▸ **EXERCISE REQUIREMENTS**: Within the data below, copy each line where the string "leur" is found.

[Opening PROVIDED RECORDS section]

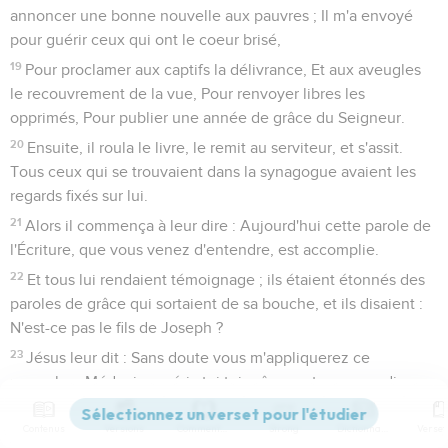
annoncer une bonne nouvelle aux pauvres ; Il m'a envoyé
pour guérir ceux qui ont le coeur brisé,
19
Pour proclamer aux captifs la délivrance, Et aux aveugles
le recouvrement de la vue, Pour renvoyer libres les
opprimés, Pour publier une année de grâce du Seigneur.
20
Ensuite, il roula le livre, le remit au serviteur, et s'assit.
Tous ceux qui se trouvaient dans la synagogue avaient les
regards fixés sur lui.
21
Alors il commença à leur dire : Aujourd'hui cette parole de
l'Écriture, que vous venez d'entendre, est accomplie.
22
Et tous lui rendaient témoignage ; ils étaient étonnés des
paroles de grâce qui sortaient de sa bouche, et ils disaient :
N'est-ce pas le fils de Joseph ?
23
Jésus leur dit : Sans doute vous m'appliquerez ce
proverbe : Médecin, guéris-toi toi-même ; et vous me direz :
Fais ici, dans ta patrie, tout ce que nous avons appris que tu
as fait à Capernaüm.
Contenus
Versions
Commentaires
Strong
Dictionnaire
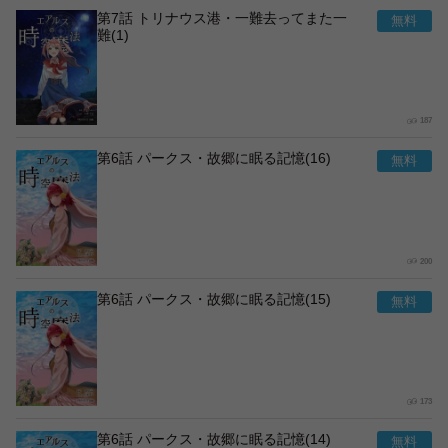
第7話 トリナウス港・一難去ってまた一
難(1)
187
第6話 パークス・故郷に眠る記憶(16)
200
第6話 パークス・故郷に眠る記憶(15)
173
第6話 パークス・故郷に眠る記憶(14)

[Closing PROVIDED RECORDS section]
[Opening PROVIDED RECORDS section]

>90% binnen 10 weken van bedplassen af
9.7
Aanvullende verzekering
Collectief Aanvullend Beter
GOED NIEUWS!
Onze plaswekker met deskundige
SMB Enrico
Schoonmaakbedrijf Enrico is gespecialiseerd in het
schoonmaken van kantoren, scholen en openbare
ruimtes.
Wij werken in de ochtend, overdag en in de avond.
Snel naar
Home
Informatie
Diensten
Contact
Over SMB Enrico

[Closing PROVIDED RECORDS section]

▸ **RESULT OF THE EXERCISE**:
Alors il commença à leur dire : Aujourd'hui cette parole de
Jésus leur dit : Sans doute vous m'appliquerez ce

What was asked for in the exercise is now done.